EL BORRACHO QUE SE CREÍA YA REY, Y EL REY QUE PERDERÍA SU REINO (RELATO)
Hubo una vez un príncipe heredero feo y currutaco, muy arrogante y endiosado, que empalmaba una borrachera con la otra. Comenzaba su jornada todas las mañanas rodeado de botellas llenas y mientras las iba vaciando se asomaba al balcón del palacio paterno, y eufórico, soberbio, deslenguado, insultaba a todo el mundo:
—¡Soy el rey que dentro de poco va a gobernaros, imbéciles! ¡Soy el dueño de este reino! Y os arruinaré la vida y la hacienda a todos los que no me mostréis obediencia y pleitesía.
Aquel bocachancla borrachín mantenía su ofensiva insolencia hasta que lo atacaba la resaca, los mareos, los vómitos, y entonces llorando, como lo que era: un desgraciado, babeaba anhelando despertar lástima:
—Solo soy un pobre alcohólico. Ayudadme… Llevadme a rehabilitación por favor… Me siento muy mal… Me siento morir… Buaa, buaa, buaa…
Nadie se compadecía de él porque todos los que pasaban cerca habían sido ferozmente insultados por este alcoholizado príncipe heredero mientras bebía sin parar.

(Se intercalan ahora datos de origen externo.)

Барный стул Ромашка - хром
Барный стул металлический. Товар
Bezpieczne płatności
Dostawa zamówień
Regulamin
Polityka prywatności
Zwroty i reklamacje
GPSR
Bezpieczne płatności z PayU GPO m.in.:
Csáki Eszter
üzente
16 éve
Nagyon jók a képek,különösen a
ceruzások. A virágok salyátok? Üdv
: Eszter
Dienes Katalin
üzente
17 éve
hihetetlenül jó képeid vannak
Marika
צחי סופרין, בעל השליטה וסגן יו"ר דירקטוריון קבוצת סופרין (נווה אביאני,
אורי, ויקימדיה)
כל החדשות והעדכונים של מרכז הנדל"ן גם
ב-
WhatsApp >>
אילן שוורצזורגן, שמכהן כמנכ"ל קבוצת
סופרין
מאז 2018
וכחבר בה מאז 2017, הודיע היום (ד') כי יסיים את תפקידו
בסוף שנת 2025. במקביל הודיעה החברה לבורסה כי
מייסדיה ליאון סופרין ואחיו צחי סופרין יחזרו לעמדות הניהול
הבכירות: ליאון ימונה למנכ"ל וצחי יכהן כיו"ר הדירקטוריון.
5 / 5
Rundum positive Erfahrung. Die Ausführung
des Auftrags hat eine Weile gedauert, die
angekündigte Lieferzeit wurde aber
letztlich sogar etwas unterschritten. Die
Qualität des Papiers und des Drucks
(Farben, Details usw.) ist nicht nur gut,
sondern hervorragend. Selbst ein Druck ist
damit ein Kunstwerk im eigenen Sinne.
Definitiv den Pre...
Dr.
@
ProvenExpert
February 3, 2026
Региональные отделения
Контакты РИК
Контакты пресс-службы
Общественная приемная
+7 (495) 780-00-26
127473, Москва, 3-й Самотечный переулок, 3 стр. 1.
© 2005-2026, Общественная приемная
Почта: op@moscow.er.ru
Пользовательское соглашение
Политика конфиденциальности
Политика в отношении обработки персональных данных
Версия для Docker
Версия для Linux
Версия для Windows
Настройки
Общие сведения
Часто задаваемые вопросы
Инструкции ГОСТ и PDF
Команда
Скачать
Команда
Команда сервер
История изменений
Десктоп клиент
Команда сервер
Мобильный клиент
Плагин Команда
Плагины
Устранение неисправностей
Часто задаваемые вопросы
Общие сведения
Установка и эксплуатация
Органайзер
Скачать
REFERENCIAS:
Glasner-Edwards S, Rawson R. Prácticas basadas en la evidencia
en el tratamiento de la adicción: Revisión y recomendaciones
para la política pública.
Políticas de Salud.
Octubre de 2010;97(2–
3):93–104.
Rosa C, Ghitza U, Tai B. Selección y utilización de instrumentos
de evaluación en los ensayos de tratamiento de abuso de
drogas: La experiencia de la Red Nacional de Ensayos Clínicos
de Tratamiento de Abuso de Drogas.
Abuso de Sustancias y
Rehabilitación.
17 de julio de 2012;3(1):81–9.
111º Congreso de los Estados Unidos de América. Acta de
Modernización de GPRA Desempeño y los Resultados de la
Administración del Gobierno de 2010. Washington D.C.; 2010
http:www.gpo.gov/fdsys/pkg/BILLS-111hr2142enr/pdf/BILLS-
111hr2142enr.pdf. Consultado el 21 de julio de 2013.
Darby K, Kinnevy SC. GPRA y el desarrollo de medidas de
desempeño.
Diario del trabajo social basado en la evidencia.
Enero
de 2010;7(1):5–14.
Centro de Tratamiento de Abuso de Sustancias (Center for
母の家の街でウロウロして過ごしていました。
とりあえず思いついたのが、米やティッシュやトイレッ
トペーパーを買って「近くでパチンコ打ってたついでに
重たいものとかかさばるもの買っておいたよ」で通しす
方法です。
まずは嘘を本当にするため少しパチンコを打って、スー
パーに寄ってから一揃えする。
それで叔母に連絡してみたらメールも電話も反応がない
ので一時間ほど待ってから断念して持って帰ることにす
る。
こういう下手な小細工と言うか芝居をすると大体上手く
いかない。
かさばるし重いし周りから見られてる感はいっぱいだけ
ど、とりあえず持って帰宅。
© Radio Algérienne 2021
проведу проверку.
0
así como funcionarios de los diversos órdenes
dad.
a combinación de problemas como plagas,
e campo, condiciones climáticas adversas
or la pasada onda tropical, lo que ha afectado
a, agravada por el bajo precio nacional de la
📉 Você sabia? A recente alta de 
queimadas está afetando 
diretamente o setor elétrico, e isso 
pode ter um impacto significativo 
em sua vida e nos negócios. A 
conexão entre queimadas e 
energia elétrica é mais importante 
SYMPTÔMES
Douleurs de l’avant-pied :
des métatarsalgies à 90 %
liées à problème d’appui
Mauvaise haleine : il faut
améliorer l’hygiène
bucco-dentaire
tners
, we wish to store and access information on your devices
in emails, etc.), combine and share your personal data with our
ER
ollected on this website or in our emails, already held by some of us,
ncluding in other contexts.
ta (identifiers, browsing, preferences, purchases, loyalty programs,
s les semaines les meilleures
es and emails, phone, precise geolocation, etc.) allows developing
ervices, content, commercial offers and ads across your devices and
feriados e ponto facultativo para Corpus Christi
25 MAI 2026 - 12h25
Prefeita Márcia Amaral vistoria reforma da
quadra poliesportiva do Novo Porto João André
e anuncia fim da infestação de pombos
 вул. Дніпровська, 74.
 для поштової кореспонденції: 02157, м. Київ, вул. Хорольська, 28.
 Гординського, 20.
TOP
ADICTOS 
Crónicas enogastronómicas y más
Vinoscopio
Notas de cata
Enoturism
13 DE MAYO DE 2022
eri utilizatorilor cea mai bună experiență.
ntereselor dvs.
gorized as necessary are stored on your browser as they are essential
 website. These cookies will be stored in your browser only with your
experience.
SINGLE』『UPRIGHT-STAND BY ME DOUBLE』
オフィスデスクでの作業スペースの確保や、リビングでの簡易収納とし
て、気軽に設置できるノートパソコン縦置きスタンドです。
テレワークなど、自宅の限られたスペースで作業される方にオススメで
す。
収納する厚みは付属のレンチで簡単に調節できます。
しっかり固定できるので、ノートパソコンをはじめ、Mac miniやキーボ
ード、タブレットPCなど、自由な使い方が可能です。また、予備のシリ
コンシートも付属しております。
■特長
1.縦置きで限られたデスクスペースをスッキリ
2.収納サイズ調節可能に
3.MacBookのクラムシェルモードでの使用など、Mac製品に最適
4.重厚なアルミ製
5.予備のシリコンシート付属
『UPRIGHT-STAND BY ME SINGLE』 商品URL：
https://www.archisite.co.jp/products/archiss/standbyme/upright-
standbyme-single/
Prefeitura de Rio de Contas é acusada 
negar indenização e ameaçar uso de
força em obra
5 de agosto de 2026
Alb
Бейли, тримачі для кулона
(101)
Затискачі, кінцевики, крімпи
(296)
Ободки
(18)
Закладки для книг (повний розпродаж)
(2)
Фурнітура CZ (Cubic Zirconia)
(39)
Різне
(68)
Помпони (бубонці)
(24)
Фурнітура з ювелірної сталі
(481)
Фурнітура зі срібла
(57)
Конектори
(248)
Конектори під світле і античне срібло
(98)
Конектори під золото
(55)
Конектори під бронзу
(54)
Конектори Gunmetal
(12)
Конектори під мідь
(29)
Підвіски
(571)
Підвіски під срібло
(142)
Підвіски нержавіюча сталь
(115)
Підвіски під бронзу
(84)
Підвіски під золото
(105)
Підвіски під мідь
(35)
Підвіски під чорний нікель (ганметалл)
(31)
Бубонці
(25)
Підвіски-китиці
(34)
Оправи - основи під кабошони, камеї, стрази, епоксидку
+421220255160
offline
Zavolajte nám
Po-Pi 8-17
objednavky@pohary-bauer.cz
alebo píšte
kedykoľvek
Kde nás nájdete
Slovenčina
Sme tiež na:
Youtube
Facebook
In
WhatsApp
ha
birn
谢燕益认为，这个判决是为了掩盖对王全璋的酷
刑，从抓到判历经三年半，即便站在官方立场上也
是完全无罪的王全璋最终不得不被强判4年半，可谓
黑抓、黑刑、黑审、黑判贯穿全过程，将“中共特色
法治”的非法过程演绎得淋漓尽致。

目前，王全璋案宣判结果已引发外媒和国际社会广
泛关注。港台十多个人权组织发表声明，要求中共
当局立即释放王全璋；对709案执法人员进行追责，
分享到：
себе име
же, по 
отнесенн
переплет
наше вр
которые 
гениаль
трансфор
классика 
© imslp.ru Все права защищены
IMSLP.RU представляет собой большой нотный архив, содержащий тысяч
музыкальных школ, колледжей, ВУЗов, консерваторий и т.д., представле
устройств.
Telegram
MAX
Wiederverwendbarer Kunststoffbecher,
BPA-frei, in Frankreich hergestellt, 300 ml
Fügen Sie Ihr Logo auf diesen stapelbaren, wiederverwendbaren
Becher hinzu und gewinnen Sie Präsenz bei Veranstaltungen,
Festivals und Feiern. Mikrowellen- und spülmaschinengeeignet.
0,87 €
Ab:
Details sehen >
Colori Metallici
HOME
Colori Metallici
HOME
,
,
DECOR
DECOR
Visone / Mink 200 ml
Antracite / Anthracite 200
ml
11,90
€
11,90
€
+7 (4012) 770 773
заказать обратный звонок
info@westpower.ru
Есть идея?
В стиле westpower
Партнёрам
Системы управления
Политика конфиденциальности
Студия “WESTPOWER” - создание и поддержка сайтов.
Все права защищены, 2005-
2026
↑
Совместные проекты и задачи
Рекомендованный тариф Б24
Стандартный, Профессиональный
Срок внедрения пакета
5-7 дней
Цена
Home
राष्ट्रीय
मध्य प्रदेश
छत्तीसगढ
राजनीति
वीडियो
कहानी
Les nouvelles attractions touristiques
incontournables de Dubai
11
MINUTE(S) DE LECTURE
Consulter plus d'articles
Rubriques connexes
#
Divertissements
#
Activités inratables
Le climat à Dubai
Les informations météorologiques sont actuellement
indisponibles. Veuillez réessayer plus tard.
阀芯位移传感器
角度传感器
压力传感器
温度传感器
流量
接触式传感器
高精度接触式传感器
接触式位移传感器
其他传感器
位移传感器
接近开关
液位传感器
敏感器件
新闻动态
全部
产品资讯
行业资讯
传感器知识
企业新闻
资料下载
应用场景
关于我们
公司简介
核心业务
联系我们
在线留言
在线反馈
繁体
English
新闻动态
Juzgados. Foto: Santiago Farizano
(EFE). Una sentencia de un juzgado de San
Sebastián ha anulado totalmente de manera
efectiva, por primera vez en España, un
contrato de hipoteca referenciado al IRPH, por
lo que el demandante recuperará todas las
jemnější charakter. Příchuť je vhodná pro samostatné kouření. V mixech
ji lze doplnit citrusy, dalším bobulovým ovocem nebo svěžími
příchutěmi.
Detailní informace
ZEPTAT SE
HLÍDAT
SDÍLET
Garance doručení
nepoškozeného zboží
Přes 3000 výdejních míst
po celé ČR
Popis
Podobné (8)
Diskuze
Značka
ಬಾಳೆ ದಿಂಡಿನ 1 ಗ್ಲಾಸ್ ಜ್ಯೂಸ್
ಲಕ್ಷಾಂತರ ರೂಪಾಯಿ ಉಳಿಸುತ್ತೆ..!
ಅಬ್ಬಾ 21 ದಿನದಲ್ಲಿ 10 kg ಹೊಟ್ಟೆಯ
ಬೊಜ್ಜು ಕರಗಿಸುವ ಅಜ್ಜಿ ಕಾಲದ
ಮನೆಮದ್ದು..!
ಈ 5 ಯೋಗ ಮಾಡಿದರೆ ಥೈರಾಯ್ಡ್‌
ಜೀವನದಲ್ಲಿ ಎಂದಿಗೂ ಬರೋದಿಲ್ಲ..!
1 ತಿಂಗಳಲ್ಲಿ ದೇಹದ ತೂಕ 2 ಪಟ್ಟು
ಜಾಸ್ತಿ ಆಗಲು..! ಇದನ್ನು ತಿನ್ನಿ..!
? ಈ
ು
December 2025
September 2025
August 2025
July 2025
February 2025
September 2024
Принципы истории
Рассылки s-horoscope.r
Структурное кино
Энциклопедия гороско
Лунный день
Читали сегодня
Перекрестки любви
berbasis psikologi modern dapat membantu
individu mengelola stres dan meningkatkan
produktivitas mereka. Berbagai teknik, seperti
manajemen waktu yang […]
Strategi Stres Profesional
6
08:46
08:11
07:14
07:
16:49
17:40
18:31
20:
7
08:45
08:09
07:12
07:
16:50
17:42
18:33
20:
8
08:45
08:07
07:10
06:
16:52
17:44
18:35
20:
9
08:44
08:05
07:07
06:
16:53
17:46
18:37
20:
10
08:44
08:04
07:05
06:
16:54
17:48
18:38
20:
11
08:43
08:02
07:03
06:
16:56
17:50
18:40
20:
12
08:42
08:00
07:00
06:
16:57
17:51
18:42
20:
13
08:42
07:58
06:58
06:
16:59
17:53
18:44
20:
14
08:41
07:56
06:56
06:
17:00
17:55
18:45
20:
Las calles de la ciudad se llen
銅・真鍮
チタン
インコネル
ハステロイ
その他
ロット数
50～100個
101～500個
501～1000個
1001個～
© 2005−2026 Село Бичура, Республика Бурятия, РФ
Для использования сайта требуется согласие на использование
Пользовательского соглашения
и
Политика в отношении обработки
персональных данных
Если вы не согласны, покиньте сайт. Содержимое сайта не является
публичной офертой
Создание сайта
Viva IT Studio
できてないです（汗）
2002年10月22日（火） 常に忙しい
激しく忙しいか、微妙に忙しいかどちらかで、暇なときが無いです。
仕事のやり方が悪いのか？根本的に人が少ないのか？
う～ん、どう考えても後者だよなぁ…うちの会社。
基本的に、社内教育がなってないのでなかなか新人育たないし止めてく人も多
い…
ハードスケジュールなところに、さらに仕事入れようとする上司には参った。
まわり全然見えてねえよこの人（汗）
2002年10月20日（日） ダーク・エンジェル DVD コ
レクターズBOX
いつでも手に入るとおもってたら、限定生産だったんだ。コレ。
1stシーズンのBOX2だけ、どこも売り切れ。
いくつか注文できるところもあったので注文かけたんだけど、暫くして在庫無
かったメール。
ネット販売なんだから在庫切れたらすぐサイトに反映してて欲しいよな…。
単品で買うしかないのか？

Su anciano padre, al que había arruinado despilfarrando sus riquezas fue el único que, como pudo, compadecido de él, lo llevó a un centro de desintoxicación otra vez más, sabedor de que en cuanto se sintiese bien de nuevo este hijo incorregible y descerebrado volvería a las andadas. El hecho de haberlo traído al mundo lo uniría a este mal hijo hasta el fin de sus días. Y cuando él muriese su reino, con varios siglos de antigüedad, próspero y gobernado con justicia, honestidad y prosperidad, caería en manos de políticos codiciosos, corruptos y despiadados, y sus habitantes pasarían de vasallos a esclavos.